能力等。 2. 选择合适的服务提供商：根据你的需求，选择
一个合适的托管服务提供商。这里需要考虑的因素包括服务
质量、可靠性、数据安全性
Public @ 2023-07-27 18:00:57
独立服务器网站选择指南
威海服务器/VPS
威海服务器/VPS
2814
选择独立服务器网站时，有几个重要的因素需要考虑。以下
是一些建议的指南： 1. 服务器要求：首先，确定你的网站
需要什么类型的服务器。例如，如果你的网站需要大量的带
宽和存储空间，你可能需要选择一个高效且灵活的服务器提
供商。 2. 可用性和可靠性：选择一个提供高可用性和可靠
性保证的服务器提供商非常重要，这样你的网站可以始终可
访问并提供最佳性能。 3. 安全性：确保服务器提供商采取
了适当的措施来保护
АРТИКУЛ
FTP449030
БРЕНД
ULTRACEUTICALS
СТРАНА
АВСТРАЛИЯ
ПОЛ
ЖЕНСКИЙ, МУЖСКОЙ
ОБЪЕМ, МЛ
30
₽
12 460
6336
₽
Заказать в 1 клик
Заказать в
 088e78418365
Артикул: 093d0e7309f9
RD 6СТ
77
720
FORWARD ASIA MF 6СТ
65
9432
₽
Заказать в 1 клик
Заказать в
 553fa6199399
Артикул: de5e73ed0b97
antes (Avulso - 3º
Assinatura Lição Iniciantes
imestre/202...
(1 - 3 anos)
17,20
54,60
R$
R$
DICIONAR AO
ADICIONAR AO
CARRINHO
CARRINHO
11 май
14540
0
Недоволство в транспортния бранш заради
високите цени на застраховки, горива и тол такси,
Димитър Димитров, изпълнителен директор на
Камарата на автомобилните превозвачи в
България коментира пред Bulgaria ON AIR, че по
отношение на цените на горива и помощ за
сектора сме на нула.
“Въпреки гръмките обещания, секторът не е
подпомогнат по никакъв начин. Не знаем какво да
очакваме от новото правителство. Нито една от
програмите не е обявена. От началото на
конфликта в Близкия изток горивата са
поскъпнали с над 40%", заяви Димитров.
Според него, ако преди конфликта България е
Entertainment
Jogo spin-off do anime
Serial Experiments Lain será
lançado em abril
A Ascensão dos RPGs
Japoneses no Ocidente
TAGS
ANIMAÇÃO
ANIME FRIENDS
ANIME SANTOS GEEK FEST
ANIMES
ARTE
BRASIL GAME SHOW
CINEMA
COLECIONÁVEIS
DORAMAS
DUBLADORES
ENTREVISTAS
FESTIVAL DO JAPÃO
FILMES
--------
» **Task directions**: Each record above needs to be given again exactly as written.

» **Result**:
能力等。 2. 选择合适的服务提供商：根据你的需求，选择
一个合适的托管服务提供商。这里需要考虑的因素包括服务
质量、可靠性、数据安全性
Public @ 2023-07-27 18:00:57
独立服务器网站选择指南
威海服务器/VPS
威海服务器/VPS
2814
选择独立服务器网站时，有几个重要的因素需要考虑。以下
是一些建议的指南： 1. 服务器要求：首先，确定你的网站
需要什么类型的服务器。例如，如果你的网站需要大量的带
宽和存储空间，你可能需要选择一个高效且灵活的服务器提
供商。 2. 可用性和可靠性：选择一个提供高可用性和可靠
性保证的服务器提供商非常重要，这样你的网站可以始终可
访问并提供最佳性能。 3. 安全性：确保服务器提供商采取
了适当的措施来保护
АРТИКУЛ
FTP449030
БРЕНД
ULTRACEUTICALS
СТРАНА
АВСТРАЛИЯ
ПОЛ
ЖЕНСКИЙ, МУЖСКОЙ
ОБЪЕМ, МЛ
30
₽
12 460
6336
₽
Заказать в 1 клик
Заказать в
 088e78418365
Артикул: 093d0e7309f9
RD 6СТ
77
720
FORWARD ASIA MF 6СТ
65
9432
₽
Заказать в 1 клик
Заказать в
 553fa6199399
Артикул: de5e73ed0b97
antes (Avulso - 3º
Assinatura Lição Iniciantes
imestre/202...
(1 - 3 anos)
17,20
54,60
R$
R$
DICIONAR AO
ADICIONAR AO
CARRINHO
CARRINHO
11 май
14540
0
Недоволство в транспортния бранш заради
високите цени на застраховки, горива и тол такси,
Димитър Димитров, изпълнителен директор на
Камарата на автомобилните превозвачи в
България коментира пред Bulgaria ON AIR, че по
отношение на цените на горива и помощ за
сектора сме на нула.
“Въпреки гръмките обещания, секторът не е
подпомогнат по никакъв начин. Не знаем какво да
очакваме от новото правителство. Нито една от
програмите не е обявена. От началото на
конфликта в Близкия изток горивата са
поскъпнали с над 40%", заяви Димитров.
Според него, ако преди конфликта България е
Entertainment
Jogo spin-off do anime
Serial Experiments Lain será
lançado em abril
A Ascensão dos RPGs
Japoneses no Ocidente
TAGS
ANIMAÇÃO
ANIME FRIENDS
ANIME SANTOS GEEK FEST
ANIMES
ARTE
BRASIL GAME SHOW
CINEMA
COLECIONÁVEIS
DORAMAS
DUBLADORES
ENTREVISTAS
FESTIVAL DO JAPÃO
FILMES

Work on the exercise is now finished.